Tuesday, September 5, 2023

Our mothers are the shining lights of our lives

This weeks Mediahuis/INM Irish regional newspapers’ column

Michael Commane
We can never try to put ourselves inside the head or heart of another person and indeed the older I get the more I realise how unwise a thing it is to do.

When Paudie and David Clifford ran out on the park for the Munster final against Clare in the TUS Gaelic Grounds in Limerick at the beginning of May I was surprised. Their mother, who had just turned 60, had died the previous day.

 

Actually I’m ashamed of myself for thinking such thoughts. In The Irish Times of Saturday, August 26 David Clifford gave a heartrending interview to Malachy Clerkin where he spoke about his mother and how she was ‘football mad’.


He said that he, Paudie and his Dad had a chat and decided to play in the Munster final. He said: ‘And the main reason that we went and played was we knew Mom would have hated to think that she was the reason that we missed the game.’ He went on to speak in the most loving terms about his mother and the wonderful selfless woman she was. Beautiful words from a loving son. Ellen Clifford had been sick for some time.
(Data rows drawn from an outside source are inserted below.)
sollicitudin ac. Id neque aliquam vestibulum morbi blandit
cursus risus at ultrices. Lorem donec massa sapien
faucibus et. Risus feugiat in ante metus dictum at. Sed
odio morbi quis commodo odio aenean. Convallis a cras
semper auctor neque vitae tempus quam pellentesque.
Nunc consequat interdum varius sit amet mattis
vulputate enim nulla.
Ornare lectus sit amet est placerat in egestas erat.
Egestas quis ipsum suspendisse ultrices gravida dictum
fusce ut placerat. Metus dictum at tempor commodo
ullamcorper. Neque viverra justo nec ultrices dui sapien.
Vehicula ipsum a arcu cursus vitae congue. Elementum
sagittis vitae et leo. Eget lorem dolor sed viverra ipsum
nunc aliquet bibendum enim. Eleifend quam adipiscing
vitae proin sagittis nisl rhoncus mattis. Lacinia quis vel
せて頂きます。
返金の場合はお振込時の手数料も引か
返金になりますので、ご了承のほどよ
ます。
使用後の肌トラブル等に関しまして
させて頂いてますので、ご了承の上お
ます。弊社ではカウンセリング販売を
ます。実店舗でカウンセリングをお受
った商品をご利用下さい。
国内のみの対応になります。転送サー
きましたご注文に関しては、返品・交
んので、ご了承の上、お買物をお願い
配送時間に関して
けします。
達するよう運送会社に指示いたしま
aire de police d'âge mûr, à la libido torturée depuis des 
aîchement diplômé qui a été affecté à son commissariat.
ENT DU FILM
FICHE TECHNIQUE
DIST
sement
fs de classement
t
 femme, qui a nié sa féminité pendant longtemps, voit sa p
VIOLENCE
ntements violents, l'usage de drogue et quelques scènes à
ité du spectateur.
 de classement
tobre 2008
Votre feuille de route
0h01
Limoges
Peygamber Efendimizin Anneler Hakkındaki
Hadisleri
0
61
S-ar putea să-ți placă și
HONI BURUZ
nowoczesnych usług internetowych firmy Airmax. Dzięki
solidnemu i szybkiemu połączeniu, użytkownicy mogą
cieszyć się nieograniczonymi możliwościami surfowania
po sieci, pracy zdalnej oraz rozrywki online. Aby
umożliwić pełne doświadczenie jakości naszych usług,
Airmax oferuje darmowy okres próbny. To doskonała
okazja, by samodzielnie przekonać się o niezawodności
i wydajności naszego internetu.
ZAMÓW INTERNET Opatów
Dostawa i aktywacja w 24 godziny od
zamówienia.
I know little or nothing about football but I do know what it is to be a son. My mother died in 1988. She was 78, four years older than I am now.  In her late 60s she was diagnosed with cancer of the throat. She underwent a laryngectomy and lived another 10 years. 


In that time she was unable to talk, which was a terrible affliction for her as she was by nature a gifted talker, argumentative too. But she bore her disability heroically. 


Maybe it’s black humour but there was a funny side to it. I learned more or less to lip read my mother but unfortunately Dad never managed and that greatly frustrated my mother. I still find scraps of papers in books with her hand written notes to my father. The pages of her old Oxford dictionary  are filled with them. And they’ll be staying there.


Reading how David Clifford spoke about his mother set me thinking about my mother and the wonderful person she was. It might sound a corny cliche but aren’t our mothers extraordinary people. Of course there are exceptions but in the overwhelming majority of cases mothers are simply amazing.


My mother is dead 35 years and I can categorically say there is never day when I don’t think of her and indeed my father.


She always defended me. I must have been five or six, something happened in school and she was there defending me.


Again when I was 10 a teacher blackguarded me, slapping me far too many times. My mother was having none of it and she and my father took action. 


But it was my mother, who was the driving force in making sure that something was done. And that was 1959.

 

I was lucky to have had my mother for 39 years and yet it was far too short. In so many ways our mothers are the guiding lights of our lives.

 

I still recall at parent teacher meetings how mothers would speak in such glowing terms of their children no matter what sort of classroom scoundrels they might have been. We need to bow our heads to nature every day of our lives.